It’s in Your Genes

Nutrition: The provision of necessities (e.g., nutrients) to cells and organisms to support life.
Genetics/Genomics: The science of genes, heredity, and variation in living organisms.
Nutritional Genomics: The science of interrelations among the genome, nutrition, and health.
Imagine the following scenario:
You are 40 years old, and a month ago, you had a routine checkup at your doctor’s office. They collected blood samples to measure your cholesterol levels. You have a recent family history of cardiovascular disease (CVD). Both your parents have high LDL (“bad”) cholesterol levels, and low (“good”) HDL cholesterol levels. So, your doctor really wanted to make sure that your cholesterol levels were in the normal ranges.
Test results showed that you also have high LDL cholesterol levels, a significant risk factor for CVD. The doctor is stumped. He sees that you eat a well-balanced, healthful diet, and exercise regularly. You do not smoke, and rarely consume more than a few drinks of alcohol in a week’s time. Your lifestyle habits are essentially perfect—or are they?
Your doctor has an idea. He tells you to pull out your electronic genome profile card, which informs him what genes you have. He notices you have a specific variation in the apolipoprotein E (APOE) gene, corresponding to the APOE protein—which helps hold together lipoproteins such as LDL and HDL—predisposing you to a greater risk of high LDL cholesterol levels.
You see, genes are the starting point for the synthesis of all body proteins, and variations in these genes lead to variations in protein structures and functions. Without going into detail, this means that the APOE protein you express from your APOE gene results in significantly higher LDL cholesterol levels from similar amounts of dietary fat intake than someone who does not have the specific APOE gene variant you have.
In other words, you need to eat less dietary fat than other individuals to maintain your cholesterol levels within the normal ranges, even if your dietary fat intake is not currently outside the population-based recommendations.

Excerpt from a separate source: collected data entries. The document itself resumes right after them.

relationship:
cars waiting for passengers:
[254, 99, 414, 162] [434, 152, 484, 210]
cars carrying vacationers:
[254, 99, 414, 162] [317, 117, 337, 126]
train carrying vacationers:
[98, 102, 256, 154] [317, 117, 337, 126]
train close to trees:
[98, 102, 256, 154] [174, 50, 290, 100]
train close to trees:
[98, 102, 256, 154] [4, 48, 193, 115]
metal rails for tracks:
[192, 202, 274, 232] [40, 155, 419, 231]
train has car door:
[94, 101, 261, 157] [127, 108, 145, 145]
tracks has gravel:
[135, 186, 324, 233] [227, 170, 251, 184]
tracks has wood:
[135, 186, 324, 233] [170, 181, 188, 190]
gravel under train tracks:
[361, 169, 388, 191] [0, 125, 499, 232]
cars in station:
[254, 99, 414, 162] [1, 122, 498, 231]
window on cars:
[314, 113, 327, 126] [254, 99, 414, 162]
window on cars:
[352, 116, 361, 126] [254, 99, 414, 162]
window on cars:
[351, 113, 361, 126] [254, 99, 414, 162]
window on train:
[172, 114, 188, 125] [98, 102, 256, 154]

Your doctor informs you of this situation, and suggests that you try lowering your dietary fat intake for a little while. You follow this recommendation, and your next blood test three months later reveals LDL cholesterol levels on the lower end of the normal range!
The above scenario may seem unrealistic, and it may be a long way off. However, let me assure you, a time will come in the relatively near future when that scenario is reality. Once that happens, you will be able to receive personalized nutrition advice based on your genes and lifestyle habits, rather than the overgeneralized, broad nutritional recommendations currently used.

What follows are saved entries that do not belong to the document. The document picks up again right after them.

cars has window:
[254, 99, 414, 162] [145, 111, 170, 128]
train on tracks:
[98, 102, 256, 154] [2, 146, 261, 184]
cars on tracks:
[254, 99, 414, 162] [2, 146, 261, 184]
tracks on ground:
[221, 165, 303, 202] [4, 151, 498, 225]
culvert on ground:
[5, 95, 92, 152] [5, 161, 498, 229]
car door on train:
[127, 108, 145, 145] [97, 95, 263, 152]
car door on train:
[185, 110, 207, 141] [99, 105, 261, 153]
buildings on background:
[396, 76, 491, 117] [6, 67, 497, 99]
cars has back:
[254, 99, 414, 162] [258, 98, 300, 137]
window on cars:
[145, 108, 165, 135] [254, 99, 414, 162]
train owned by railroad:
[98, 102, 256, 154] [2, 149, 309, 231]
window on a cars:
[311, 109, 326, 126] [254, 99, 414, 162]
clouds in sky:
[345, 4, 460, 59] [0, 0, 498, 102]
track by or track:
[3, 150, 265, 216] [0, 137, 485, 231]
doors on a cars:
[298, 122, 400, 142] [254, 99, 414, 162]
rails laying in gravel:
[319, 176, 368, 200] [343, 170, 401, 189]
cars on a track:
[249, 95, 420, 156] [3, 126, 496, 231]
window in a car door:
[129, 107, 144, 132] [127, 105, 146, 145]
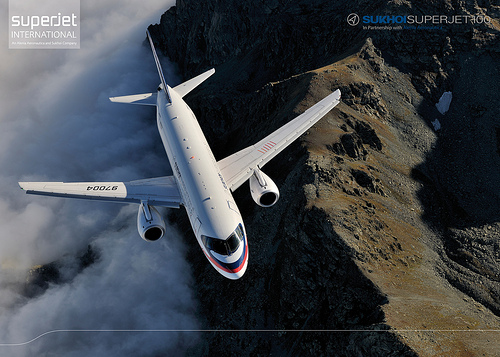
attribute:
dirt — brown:
[336, 194, 429, 318]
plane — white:
[13, 21, 413, 335]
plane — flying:
[20, 34, 342, 279]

For example, instead of the “normal” recommended intake for folate of 400 micrograms, your genes may disagree, and say that you need 800 micrograms for optimal health and body functioning. In fact, modern research already has shown that specific variants of the methyltetrahydrofolate reductase (MTHFR) gene require higher dietary intakes of B-vitamins such as folate, vitamin B6, and vitamin B12 to maintain healthy homocysteine levels. High homocysteine levels increase the risk of CVD. Without knowledge about your genes, you would have no way of knowing whether higher B-vitamin intakes could be of any benefit.
The emerging scientific field described above is called nutritional genomics. It basically represents the study of interrelations among the genome (what specific variants of each gene a person has), nutrition/diet, and overall health.

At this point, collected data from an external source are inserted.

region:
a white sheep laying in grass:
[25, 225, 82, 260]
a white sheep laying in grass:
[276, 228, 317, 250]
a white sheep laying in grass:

We already are able to determine which gene variants a person has, but knowing if, when, how, and why specific gene variants differentially interact with diet to influence health is a much more complicated story. This knowledge will require much more scientific research and worldwide collaboration efforts.
Believe me, I am a realist, and all this sounds like hocus-pocus at this time, but hard-earned scientific knowledge and scientists’ determination will see it through to reality in the coming years.
I believe dieticians will be needed to fill a vital role in the nutritional genomics field to have full effect.